━━━ Excerpted records

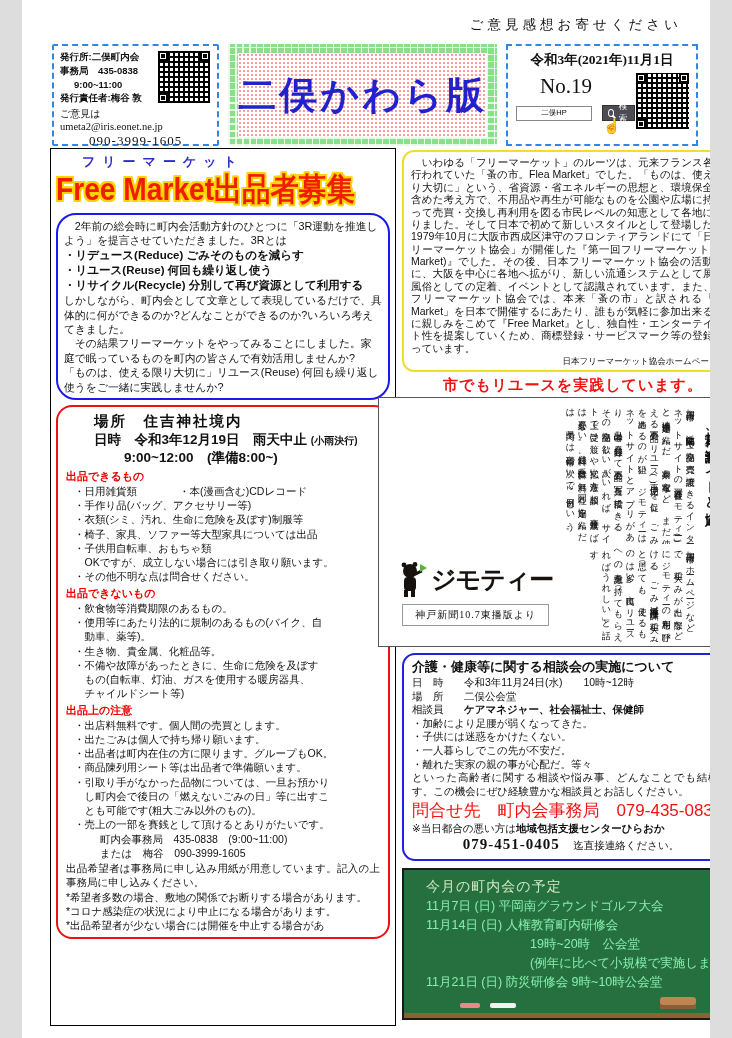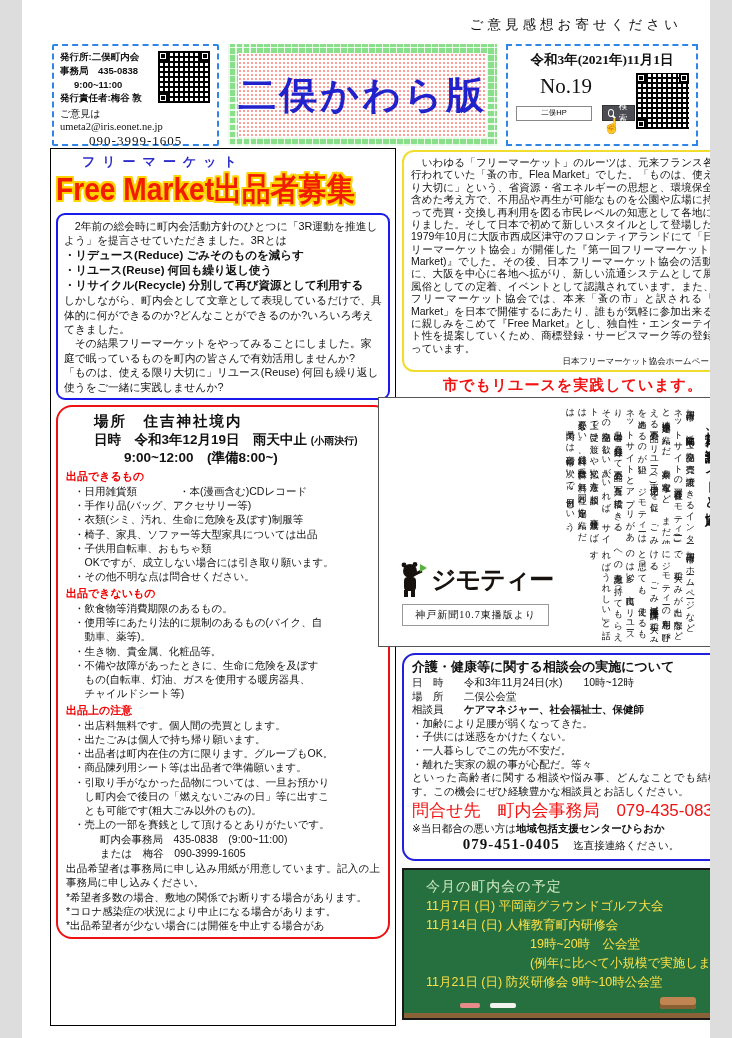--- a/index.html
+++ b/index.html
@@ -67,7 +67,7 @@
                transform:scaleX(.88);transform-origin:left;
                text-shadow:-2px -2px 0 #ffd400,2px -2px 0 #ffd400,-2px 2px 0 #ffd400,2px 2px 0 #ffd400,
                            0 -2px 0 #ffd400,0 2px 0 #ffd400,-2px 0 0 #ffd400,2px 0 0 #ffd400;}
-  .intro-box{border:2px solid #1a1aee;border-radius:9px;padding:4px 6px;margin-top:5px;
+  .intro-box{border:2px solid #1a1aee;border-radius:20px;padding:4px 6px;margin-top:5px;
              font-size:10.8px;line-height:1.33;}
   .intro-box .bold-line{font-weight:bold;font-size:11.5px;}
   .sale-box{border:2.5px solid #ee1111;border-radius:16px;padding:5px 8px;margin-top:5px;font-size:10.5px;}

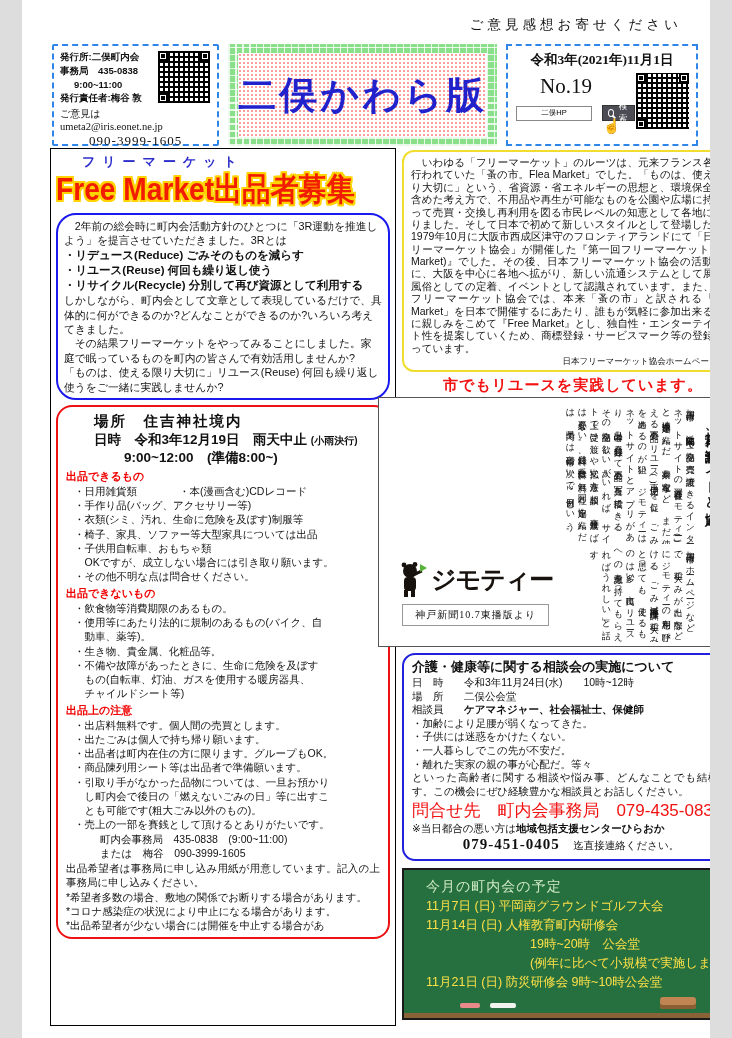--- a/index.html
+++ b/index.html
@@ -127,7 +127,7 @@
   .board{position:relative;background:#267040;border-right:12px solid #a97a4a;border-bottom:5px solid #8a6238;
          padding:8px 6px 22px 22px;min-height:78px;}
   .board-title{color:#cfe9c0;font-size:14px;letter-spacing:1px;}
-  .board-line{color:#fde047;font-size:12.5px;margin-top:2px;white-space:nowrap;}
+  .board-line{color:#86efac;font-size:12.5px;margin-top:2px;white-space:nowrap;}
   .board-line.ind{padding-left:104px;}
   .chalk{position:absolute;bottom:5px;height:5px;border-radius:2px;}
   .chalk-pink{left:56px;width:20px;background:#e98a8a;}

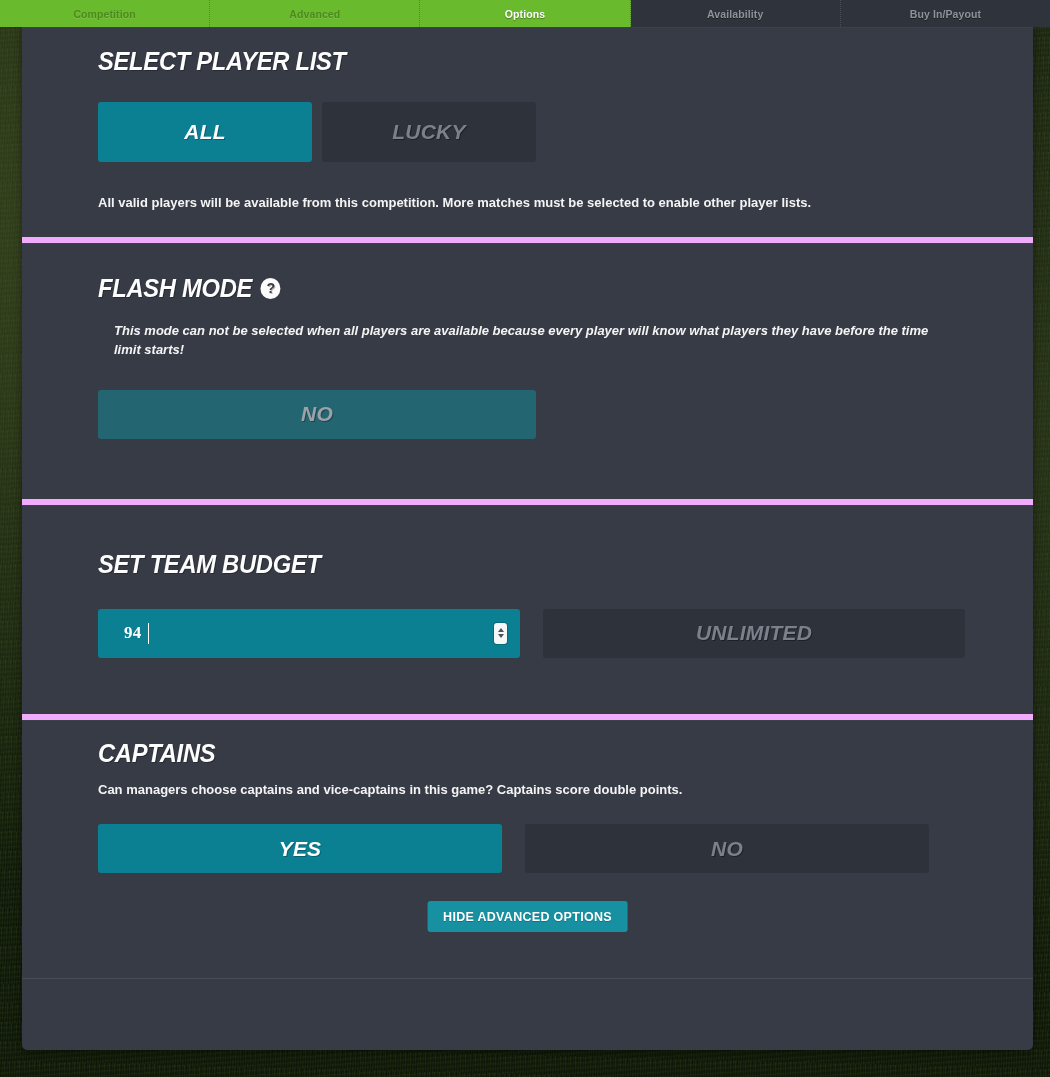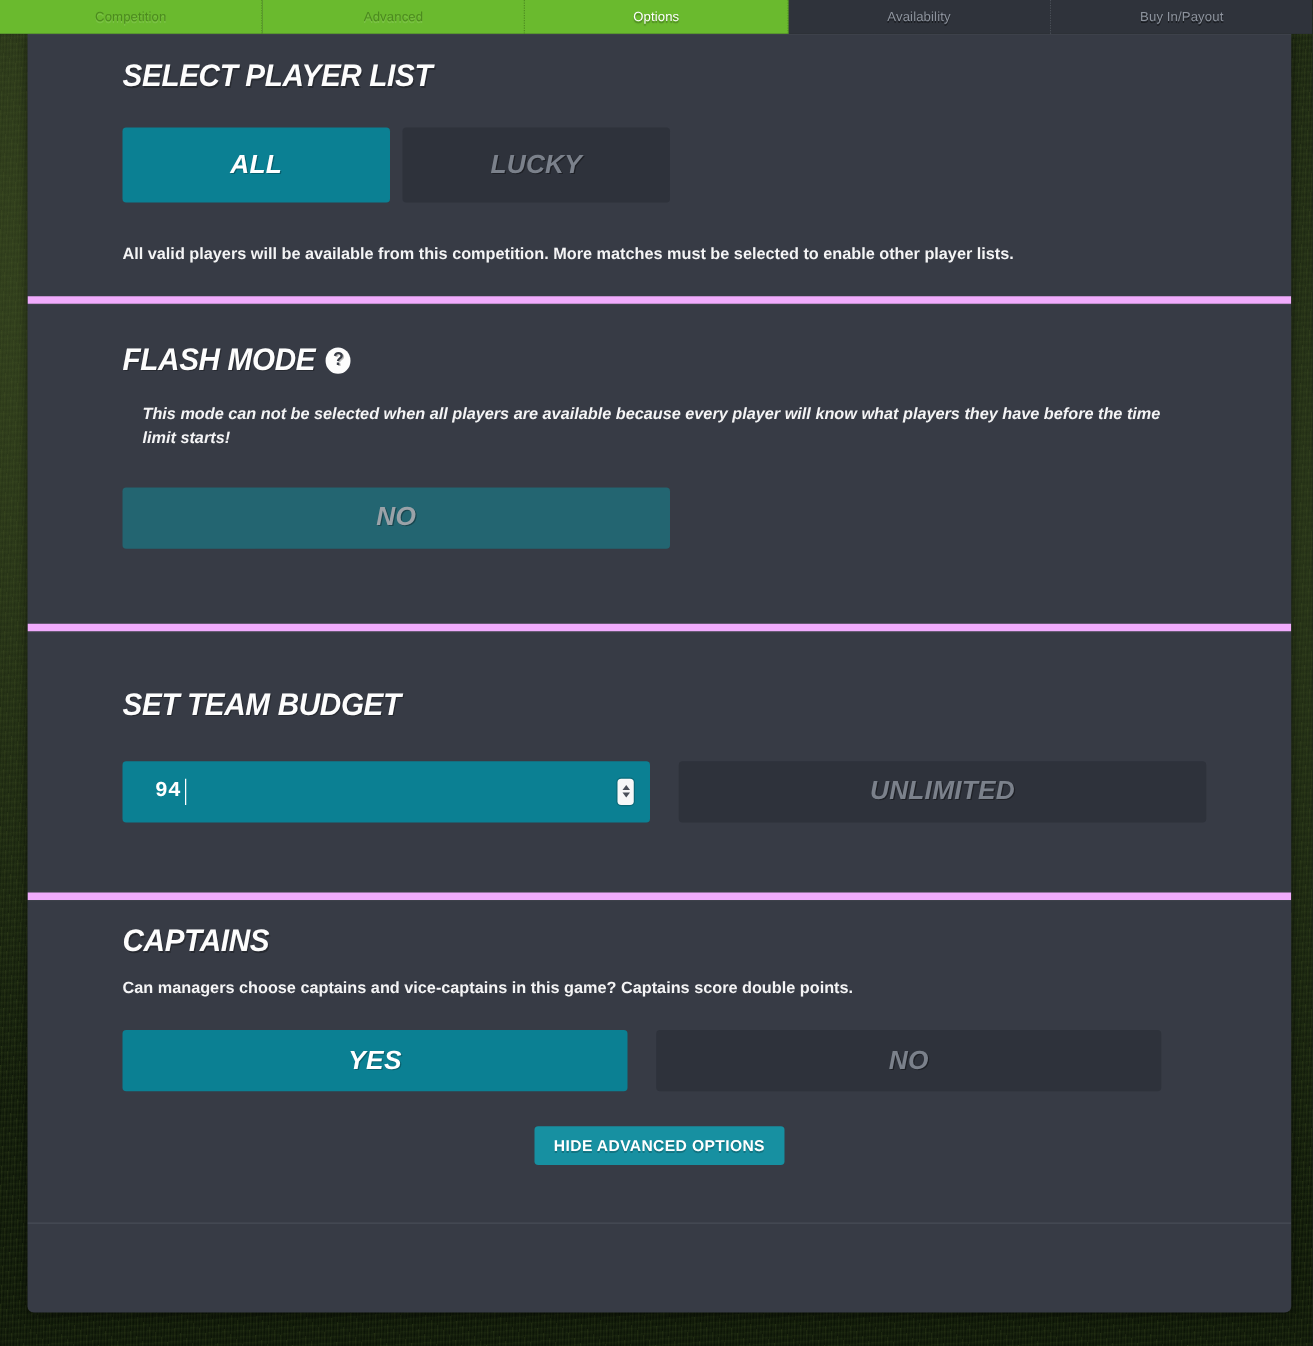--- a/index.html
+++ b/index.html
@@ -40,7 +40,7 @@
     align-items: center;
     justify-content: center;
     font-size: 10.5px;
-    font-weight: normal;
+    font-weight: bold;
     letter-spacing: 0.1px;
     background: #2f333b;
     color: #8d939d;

━━━━━━

What this task involves >>
Leave every picture out, and transcribe the data above exactly as it reads.

Answer section >>
--- a/index.html
+++ b/index.html
@@ -67,7 +67,7 @@
                transform:scaleX(.88);transform-origin:left;
                text-shadow:-2px -2px 0 #ffd400,2px -2px 0 #ffd400,-2px 2px 0 #ffd400,2px 2px 0 #ffd400,
                            0 -2px 0 #ffd400,0 2px 0 #ffd400,-2px 0 0 #ffd400,2px 0 0 #ffd400;}
-  .intro-box{border:2px solid #1a1aee;border-radius:9px;padding:4px 6px;margin-top:5px;
+  .intro-box{border:2px solid #1a1aee;border-radius:20px;padding:4px 6px;margin-top:5px;
              font-size:10.8px;line-height:1.33;}
   .intro-box .bold-line{font-weight:bold;font-size:11.5px;}
   .sale-box{border:2.5px solid #ee1111;border-radius:16px;padding:5px 8px;margin-top:5px;font-size:10.5px;}

--- a/index.html
+++ b/index.html
@@ -127,7 +127,7 @@
   .board{position:relative;background:#267040;border-right:12px solid #a97a4a;border-bottom:5px solid #8a6238;
          padding:8px 6px 22px 22px;min-height:78px;}
   .board-title{color:#cfe9c0;font-size:14px;letter-spacing:1px;}
-  .board-line{color:#fde047;font-size:12.5px;margin-top:2px;white-space:nowrap;}
+  .board-line{color:#86efac;font-size:12.5px;margin-top:2px;white-space:nowrap;}
   .board-line.ind{padding-left:104px;}
   .chalk{position:absolute;bottom:5px;height:5px;border-radius:2px;}
   .chalk-pink{left:56px;width:20px;background:#e98a8a;}

--- a/index.html
+++ b/index.html
@@ -40,7 +40,7 @@
     align-items: center;
     justify-content: center;
     font-size: 10.5px;
-    font-weight: normal;
+    font-weight: bold;
     letter-spacing: 0.1px;
     background: #2f333b;
     color: #8d939d;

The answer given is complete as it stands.